Certainly moving to services from another provider temporarily is also an option, but there may be a simpler way. Some multi-cloud resilience platforms enable CSPs to remotely manage and upgrade customer services, all while decreasing or preventing downtime entirely. For businesses looking to ensure that any maintenance takes place not just at a convenient time, but also with the smallest possible interruption, IT managers should be asking their providers whether this is a possibility, and if not, what tools are needed to make it so.

Delivering an always-on business

A resilient solution that works across a variety of cloud environments and service providers will be essential for supporting organisations in their adoption of hybrid and multi-cloud - while still reducing the risk of downtime.

Meeting customer demand for an innovative, always-on business is complicated.
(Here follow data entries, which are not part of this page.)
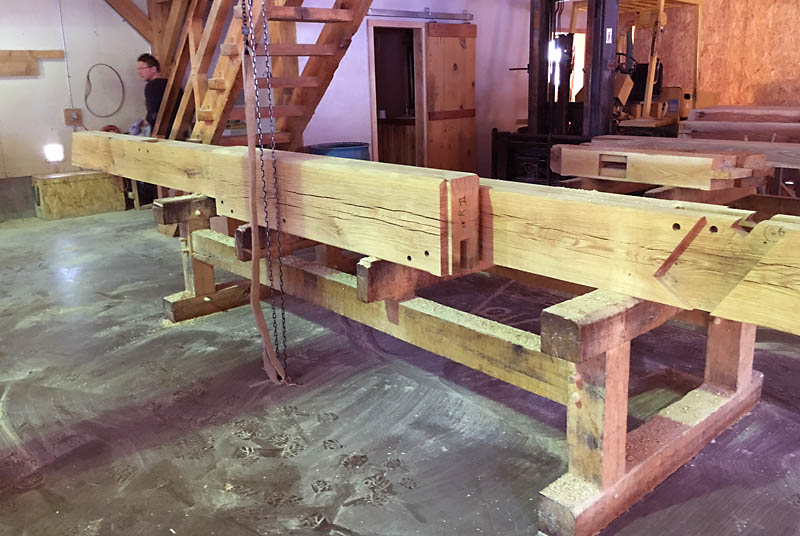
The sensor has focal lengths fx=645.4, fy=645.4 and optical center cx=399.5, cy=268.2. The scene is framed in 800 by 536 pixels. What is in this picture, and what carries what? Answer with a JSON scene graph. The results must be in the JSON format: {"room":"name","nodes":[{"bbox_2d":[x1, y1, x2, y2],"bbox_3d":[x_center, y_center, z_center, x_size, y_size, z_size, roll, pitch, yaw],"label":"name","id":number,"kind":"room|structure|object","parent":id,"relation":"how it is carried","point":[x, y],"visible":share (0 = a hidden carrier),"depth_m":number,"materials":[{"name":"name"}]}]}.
{"room":"workshop","nodes":[
{"label":"workshop","id":0,"kind":"room"},
{"bbox_2d":[0,0,152,219],"bbox_3d":[-4.070,-1.785,6.075,4.142,2.759,0.178,-14,20,-39],"label":"left wall","id":1,"kind":"structure","parent":0,"point":[8,80],"depth_m":6.60,"materials":[{"name":"paint"}]},
{"bbox_2d":[0,49,65,76],"bbox_3d":[-4.051,-2.054,6.456,1.260,0.257,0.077,-14,20,-39],"label":"wooden board","id":2,"kind":"object","parent":1,"relation":"attached to","point":[52,55],"visible":0.99,"depth_m":6.58,"materials":[{"name":"brown wood"}]},
{"bbox_2d":[43,143,64,162],"bbox_3d":[-3.513,-1.175,6.555,0.182,0.185,0.099,-14,20,-39],"label":"wall light","id":3,"kind":"object","parent":1,"relation":"attached to","point":[57,157],"visible":0.98,"depth_m":6.53,"materials":[{"name":"white"}]},
{"bbox_2d":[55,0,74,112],"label":"conduit","id":4,"kind":"object","parent":1,"relation":"attached to","point":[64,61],"visible":0.93,"depth_m":6.61,"materials":[{"name":"white"}]},
{"bbox_2d":[63,107,82,125],"bbox_3d":[-3.440,-1.602,6.805,0.155,0.169,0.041,-14,20,-39],"label":"electrical outlet","id":5,"kind":"object","parent":1,"relation":"attached to","point":[80,117],"visible":0.92,"depth_m":6.80,"materials":[{"name":"brown wood"}]},
{"bbox_2d":[84,62,124,118],"bbox_3d":[-3.194,-1.929,6.974,0.401,0.534,0.063,-14,20,-39],"label":"cable","id":6,"kind":"object","parent":1,"relation":"attached to","point":[88,77],"visible":0.99,"depth_m":6.97,"materials":[{"name":"plastic"}]},
{"bbox_2d":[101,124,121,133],"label":"red hose","id":7,"kind":"object","parent":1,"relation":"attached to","point":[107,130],"visible":0.41,"depth_m":7.09,"materials":[{"name":"red"}]},
{"bbox_2d":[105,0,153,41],"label":"diagonal brace","id":8,"kind":"object","parent":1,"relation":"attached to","point":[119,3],"visible":0.83,"depth_m":6.73,"materials":[{"name":"brown wood"}]},
{"bbox_2d":[240,0,292,383],"bbox_3d":[-0.578,-0.494,2.602,0.123,1.879,0.350,-14,20,-39],"label":"lifting strap","id":9,"kind":"object","parent":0,"point":[249,147],"visible":0.88,"depth_m":2.65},
{"bbox_2d":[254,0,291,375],"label":"chain","id":10,"kind":"object","parent":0,"point":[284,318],"visible":0.89,"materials":[{"name":"black metal"}]},
{"bbox_2d":[0,205,799,535],"bbox_3d":[-0.060,0.222,3.888,7.715,0.126,8.170,-14,20,-39],"label":"concrete floor","id":11,"kind":"structure","parent":0,"point":[353,527],"depth_m":2.48,"materials":[{"name":"grey concrete"}]},
{"bbox_2d":[31,170,123,219],"bbox_3d":[-3.396,-0.797,6.829,0.793,0.413,0.431,-14,20,-39],"label":"wooden box","id":12,"kind":"object","parent":11,"relation":"on","point":[94,182],"visible":0.94,"depth_m":6.63,"materials":[{"name":"brown wood"}]},
{"bbox_2d":[131,53,180,137],"bbox_3d":[-2.382,-1.420,6.489,0.563,1.349,0.522,5,17,21],"label":"man","id":13,"kind":"object","parent":11,"relation":"on","point":[143,60],"visible":0.51,"depth_m":6.29},
{"bbox_2d":[141,0,379,154],"bbox_3d":[-1.138,-1.841,5.011,1.508,3.445,3.655,-14,20,-39],"label":"wooden staircase","id":14,"kind":"structure","parent":11,"relation":"on","point":[213,80],"depth_m":5.06,"materials":[{"name":"brown wood"}]},
{"bbox_2d":[309,142,370,160],"bbox_3d":[-0.518,-0.754,5.909,0.576,0.736,0.572,-14,20,-39],"label":"blue barrel","id":15,"kind":"object","parent":11,"relation":"on","point":[359,149],"visible":0.25,"depth_m":5.62,"materials":[{"name":"blue plastic"}]},
{"bbox_2d":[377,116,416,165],"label":"wooden cabinet","id":16,"kind":"object","parent":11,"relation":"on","point":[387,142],"visible":0.3,"depth_m":7.91,"materials":[{"name":"brown wood"}]},
{"bbox_2d":[157,187,763,535],"bbox_3d":[-0.012,0.070,2.887,1.200,0.707,3.064,-14,20,-39],"label":"wooden trestle","id":17,"kind":"object","parent":11,"relation":"on","point":[622,360],"visible":0.73,"depth_m":2.01,"materials":[{"name":"brown wood"}]},
{"bbox_2d":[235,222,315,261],"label":"wooden block","id":18,"kind":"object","parent":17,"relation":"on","point":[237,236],"visible":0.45,"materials":[{"name":"brown wood"}]},
{"bbox_2d":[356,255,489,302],"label":"wooden block","id":19,"kind":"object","parent":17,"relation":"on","point":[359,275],"visible":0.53,"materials":[{"name":"brown wood"}]},
{"bbox_2d":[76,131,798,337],"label":"wooden beam","id":20,"kind":"structure","parent":17,"relation":"on","point":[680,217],"depth_m":1.79,"materials":[{"name":"brown wood"}]},
{"bbox_2d":[495,0,699,185],"bbox_3d":[1.832,-1.815,5.944,2.400,2.788,1.711,-14,20,-39],"label":"forklift","id":21,"kind":"object","parent":11,"relation":"on","point":[603,3],"visible":0.52,"depth_m":5.81,"materials":[{"name":"black metal"}]},
{"bbox_2d":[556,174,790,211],"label":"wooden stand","id":22,"kind":"object","parent":11,"relation":"on","point":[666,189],"visible":0.27,"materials":[{"name":"brown wood"}]},
{"bbox_2d":[549,143,757,189],"bbox_3d":[1.456,-0.596,3.747,0.411,0.163,0.855,-14,20,-39],"label":"wooden beam","id":23,"kind":"structure","parent":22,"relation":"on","point":[706,160],"depth_m":3.61,"materials":[{"name":"brown wood"}]},
{"bbox_2d":[588,134,799,171],"bbox_3d":[2.296,-0.685,3.917,0.283,0.131,2.442,-14,20,-39],"label":"wooden beam","id":24,"kind":"structure","parent":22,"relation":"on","point":[678,141],"depth_m":4.10,"materials":[{"name":"brown wood"}]},
{"bbox_2d":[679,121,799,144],"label":"wooden beam","id":25,"kind":"structure","parent":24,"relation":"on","point":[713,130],"depth_m":4.75,"materials":[{"name":"brown wood"}]},
{"bbox_2d":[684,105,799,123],"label":"wooden beam","id":26,"kind":"structure","parent":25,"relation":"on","point":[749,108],"depth_m":5.37,"materials":[{"name":"brown wood"}]},
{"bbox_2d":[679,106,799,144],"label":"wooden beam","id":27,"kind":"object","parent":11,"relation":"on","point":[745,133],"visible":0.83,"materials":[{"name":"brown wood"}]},
{"bbox_2d":[293,0,550,180],"bbox_3d":[0.538,-2.194,7.313,4.103,2.731,0.185,-14,20,-39],"label":"back wall","id":28,"kind":"structure","parent":0,"point":[476,22],"depth_m":7.01,"materials":[{"name":"white paint"}]},
{"bbox_2d":[368,20,427,165],"bbox_3d":[-0.032,-1.705,7.162,0.827,1.935,0.485,-14,20,-39],"label":"doorway","id":29,"kind":"object","parent":28,"relation":"in","point":[371,91],"visible":0.6,"depth_m":7.22,"materials":[{"name":"brown wood"}]},
{"bbox_2d":[367,7,473,21],"bbox_3d":[0.116,-2.622,6.629,1.786,0.091,0.090,-14,20,-39],"label":"door track","id":30,"kind":"object","parent":28,"relation":"attached to","point":[407,16],"visible":0.88,"depth_m":6.69,"materials":[{"name":"silver metal"}]},
{"bbox_2d":[423,23,476,175],"bbox_3d":[0.574,-1.720,7.128,0.796,1.890,0.092,-14,20,-39],"label":"wooden door","id":31,"kind":"structure","parent":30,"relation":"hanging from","point":[431,38],"depth_m":7.03,"materials":[{"name":"brown wood"}]},
{"bbox_2d":[568,33,585,102],"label":"window","id":32,"kind":"structure","parent":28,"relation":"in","point":[583,63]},
{"bbox_2d":[611,0,799,113],"bbox_3d":[4.049,-2.019,6.363,0.201,2.709,4.422,-14,20,-39],"label":"plywood wall","id":33,"kind":"structure","parent":0,"point":[769,78],"depth_m":6.83,"materials":[{"name":"brown wood"}]}
]}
It is not just offering new services, innovating and developing to meet and exceed the customer need which often requires a range of cloud services and providers; it also means proving reliability. IT resilience is a key part of that. Ensuring that your services are always available, able to be restored easily from a single point down to mere seconds, no matter what happens, is critical. When your environment is spread across a whole range of cloud environments, it has never been more important to build a multi-cloud resilience strategy to keep your business online. After all, time really is money.